++++ EXTRAIT

Biram Dah Abeid : Une croisade contre
l’injustice en Mauritanie
Biram Dah Abeid : Une croisade contre
l’injustice en Mauritanie
Par Mamadou Sow, pour La Chaîne Soninke et TV Touba
Dans une interview percutante diffusée sur YouTube sous le titre « BIRAM DAH ABEID : “LE
POUVOIR D’EL-GHAZOUANI EST À L’IMAGE DE L’INJUSTICE” », Biram Dah Abeid, figure
emblématique de la lutte contre l’esclavage et les discriminations en Mauritanie, dresse un
réquisitoire implacable contre le régime du président Mohamed Ould Cheikh El-Ghazouani. En tant
que leader de l’Initiative pour la Résurgence du Mouvement Abolitionniste (IRA) et candidat aux
élections présidentielles de 2014, 2019 et 2024, Abeid expose une vision sans concession d’un pays
miné par la corruption, la répression politique, l’esclavage persistant et les divisions ethniques
orchestrées par un pouvoir qu’il qualifie de prédateur. Cet article, inspiré par son intervention,
explore les multiples facettes de son discours, depuis la lutte contre l’esclavage jusqu’à la critique
de la gouvernance, en passant par les relations régionales et la quête d’unité nationale.
Un système de division pour régner
Biram Dah Abeid commence par dénoncer un système politique en place depuis le coup d’État de
1978, qui, selon lui, prospère sur la division des Mauritaniens. Composée de communautés diverses
— Arabo-Berbères, Pulaar, Soninke, Wolof et Haratin —, la société mauritanienne est, d’après
l’activiste, manipulée par une propagande d’État qui attise le racisme et les tensions ethniques. « Le
pouvoir utilise l’arme de la division pour régner », affirme-t-il, pointant une stratégie visant à
neutraliser la force collective du peuple en dressant ses composantes les unes contre les autres.
Cette division, ancrée dans des incitations au racisme, garantit, selon lui, la longévité d’un régime
qui échoue sur tous les fronts : économie, santé, éducation, agriculture et infrastructures.

++++++++
++++ DONNÉES FOURNIES

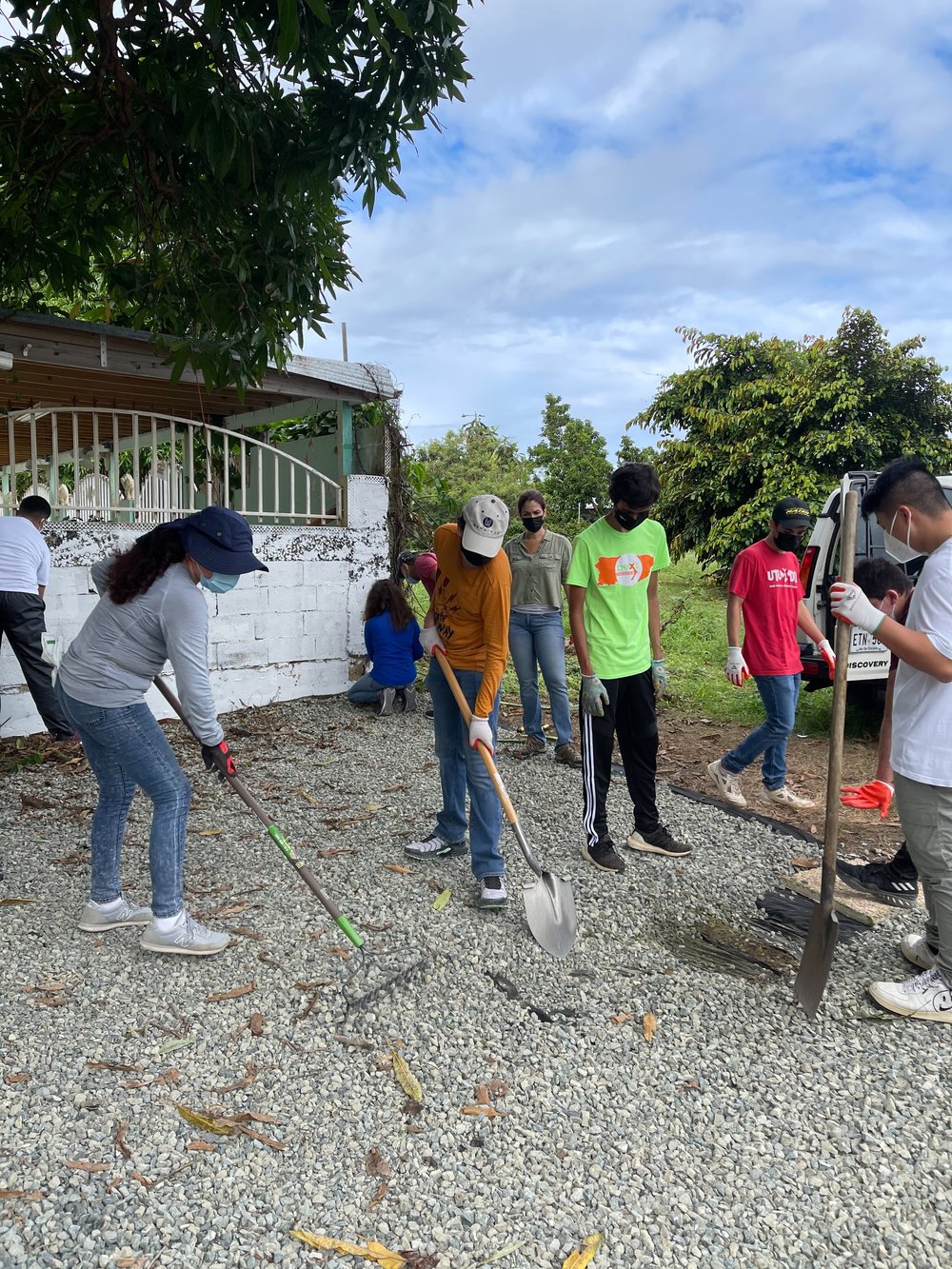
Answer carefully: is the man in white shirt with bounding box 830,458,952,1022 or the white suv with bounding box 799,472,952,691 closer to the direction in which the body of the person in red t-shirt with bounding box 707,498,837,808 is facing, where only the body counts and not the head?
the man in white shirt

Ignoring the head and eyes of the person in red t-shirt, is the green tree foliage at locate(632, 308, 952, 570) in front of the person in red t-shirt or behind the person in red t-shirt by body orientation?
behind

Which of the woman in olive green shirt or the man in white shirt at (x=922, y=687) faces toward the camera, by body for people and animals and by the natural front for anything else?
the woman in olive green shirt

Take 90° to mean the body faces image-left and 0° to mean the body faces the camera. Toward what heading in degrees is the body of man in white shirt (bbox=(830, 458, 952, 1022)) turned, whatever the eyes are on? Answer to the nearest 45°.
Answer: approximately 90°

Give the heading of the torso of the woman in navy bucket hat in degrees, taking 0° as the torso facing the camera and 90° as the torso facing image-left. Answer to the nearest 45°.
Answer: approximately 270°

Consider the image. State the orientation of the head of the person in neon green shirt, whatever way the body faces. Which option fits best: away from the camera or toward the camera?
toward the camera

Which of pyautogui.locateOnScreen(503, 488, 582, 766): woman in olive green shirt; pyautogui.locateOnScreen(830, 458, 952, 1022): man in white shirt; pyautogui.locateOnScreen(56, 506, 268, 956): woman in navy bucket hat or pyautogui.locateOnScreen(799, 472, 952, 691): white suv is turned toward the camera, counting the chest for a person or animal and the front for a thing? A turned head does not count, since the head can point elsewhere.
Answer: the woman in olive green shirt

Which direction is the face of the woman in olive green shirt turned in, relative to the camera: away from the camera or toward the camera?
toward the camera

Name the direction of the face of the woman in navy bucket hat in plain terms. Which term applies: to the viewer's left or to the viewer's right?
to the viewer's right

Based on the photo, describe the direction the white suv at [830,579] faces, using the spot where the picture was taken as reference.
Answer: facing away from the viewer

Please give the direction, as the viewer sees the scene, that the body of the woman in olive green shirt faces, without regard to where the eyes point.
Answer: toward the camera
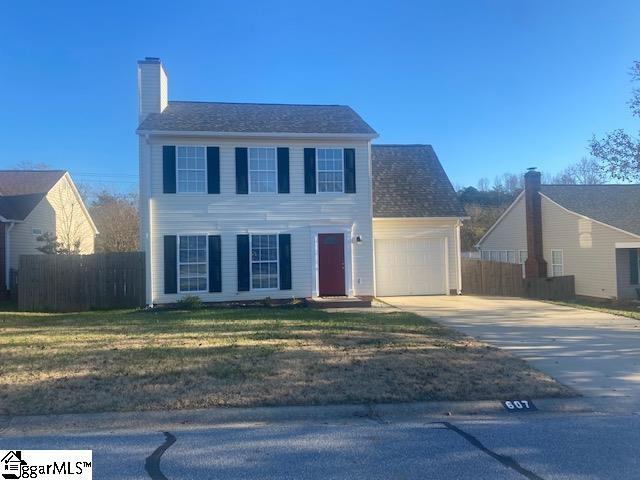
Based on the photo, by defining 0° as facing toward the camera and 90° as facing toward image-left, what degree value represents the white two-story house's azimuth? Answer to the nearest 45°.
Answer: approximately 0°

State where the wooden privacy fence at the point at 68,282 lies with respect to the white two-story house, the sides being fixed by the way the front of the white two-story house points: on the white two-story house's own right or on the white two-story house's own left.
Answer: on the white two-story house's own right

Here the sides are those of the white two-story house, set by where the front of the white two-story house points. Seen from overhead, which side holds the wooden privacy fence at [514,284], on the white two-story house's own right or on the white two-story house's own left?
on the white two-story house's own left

++++++++
++++ DONNÉES FOURNIES

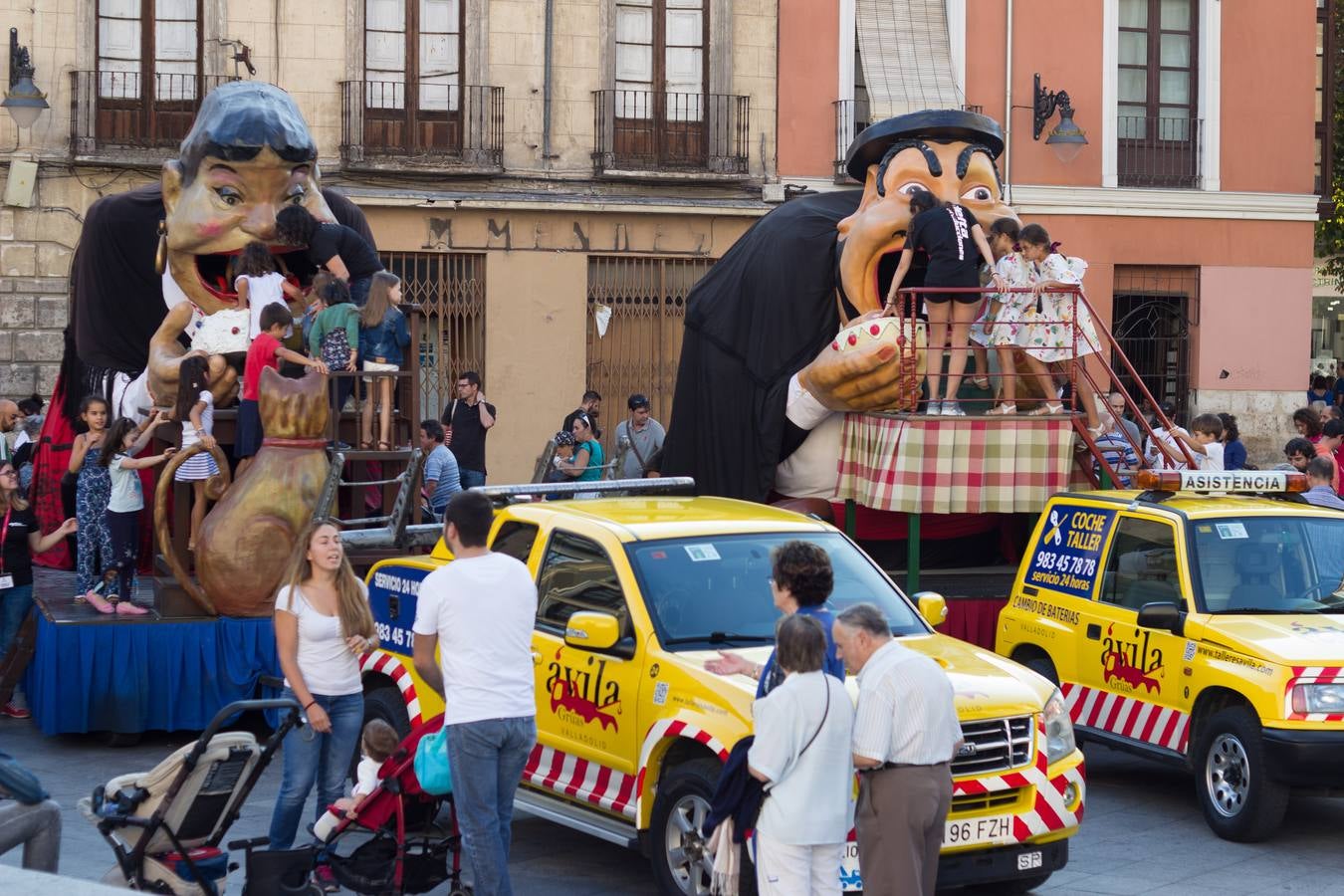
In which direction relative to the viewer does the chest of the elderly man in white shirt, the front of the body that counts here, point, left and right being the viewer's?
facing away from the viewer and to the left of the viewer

++++++++
++++ DONNÉES FOURNIES

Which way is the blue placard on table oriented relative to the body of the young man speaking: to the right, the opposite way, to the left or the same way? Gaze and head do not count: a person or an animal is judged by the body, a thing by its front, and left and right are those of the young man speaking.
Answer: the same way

++++++++

_TRAVAIL DEMANDÉ_
[a] Répondez brièvement aux questions suivantes à partir de l’article sur Biram Dah Abeid :
(i) Depuis quel événement, selon lui, le système politique est-il en place ?
(ii) Quelle organisation dirige-t-il ?
(iii) Dans quels domaines le régime échoue-t-il, d’après lui ?
[b] Recopiez le passage de l’article sur Biram Dah Abeid allant de « Un système de » jusqu’à « contre les autres. » inclus, en substituant « la population mauritanienne » à « la société mauritanienne ».
[c] Prolongez l’article sur Biram Dah Abeid à partir de sa dernière phrase.
Les données fournies constituent un matériau distinct de l’article sur Biram Dah Abeid.

_RÉPONSES AUX CONSIGNES_
[a]
(i) Depuis le coup d’État de 1978.
(ii) L’Initiative pour la Résurgence du Mouvement Abolitionniste (IRA).
(iii) L’économie, la santé, l’éducation, l’agriculture et les infrastructures.

[b]
Un système de division pour régner
Biram Dah Abeid commence par dénoncer un système politique en place depuis le coup d’État de
1978, qui, selon lui, prospère sur la division des Mauritaniens. Composée de communautés diverses
— Arabo-Berbères, Pulaar, Soninke, Wolof et Haratin —, la population mauritanienne est, d’après
l’activiste, manipulée par une propagande d’État qui attise le racisme et les tensions ethniques. « Le
pouvoir utilise l’arme de la division pour régner », affirme-t-il, pointant une stratégie visant à
neutraliser la force collective du peuple en dressant ses composantes les unes contre les autres.

[c]
Le tableau qu’il dresse est sombre : un peuple mauritanien « agonisant » sous le poids de la
pauvreté, du chômage, du manque de soins et d’infrastructures. Abeid appelle à une unification du
peuple contre un ennemi commun : un pouvoir qu’il qualifie de « prédateur des droits ». Son
message, adressé lors d’une récente visite aux États-Unis, s’est concentré sur la mobilisation de la
diaspora mauritanienne, qu’il considère comme un acteur clé en raison de son rôle économique et
social au sein des communautés restées au pays. « J’ai expliqué que le peuple doit être uni contre
son seul adversaire : le gouvernement », déclare-t-il, soulignant l’écho positif de cet appel auprès
des Mauritaniens de l’étranger.
L’esclavage : Une réalité persistante et impunie
Au cœur du combat de Biram Dah Abeid se trouve la lutte contre l’esclavage, une pratique
officiellement abolie en Mauritanie en 1981 mais toujours ancrée dans la société. Selon ses
estimations, plus de 20 % de la population, principalement dans les communautés arabophones, vit
encore en situation d’esclavage. Ces personnes, souvent des Haratin, naissent propriété d’autres,
sont vendues, gagées ou louées, et travaillent sans salaire ni repos. Pire encore, leurs documents
d’état civil, lorsqu’ils existent, sont confisqués par leurs maîtres, qui les utilisent pour manipuler les
votes lors des élections.
Abeid dénonce une « mauvaise volonté » des autorités à appliquer les lois anti-esclavagistes,
pourtant inscrites dans le droit national et international depuis 2007. Il accuse les institutions
judiciaires et les agences nationales, comme l’Agence Mauritanienne contre la Traite des Personnes,de complicité avec les esclavagistes. Ces institutions, financées à coups de milliards d’ouguiyas,
produiraient des rapports falsifiés pour minimiser la réalité de l’esclavage et protéger les coupables.
« Les juges, les officiers de police judiciaire et les gouverneurs ont pour consigne de cacher
l’esclavage », affirme-t-il, révélant une justice communautaire biaisée qui punit sélectivement les
pratiques esclavagistes dans les communautés non arabes, comme les Soninke, tout en ignorant
celles des Arabo-Berbères.
Particulièrement alarmant est le sort des femmes et des filles esclaves, victimes de viols et de
maltraitances en toute impunité. Abeid appelle à une « lutte de masse » pour que toutes les
communautés mauritaniennes s’approprient le combat contre l’esclavage, condition sine qua non
pour ramener « un cinquième de la population à l’humanité ».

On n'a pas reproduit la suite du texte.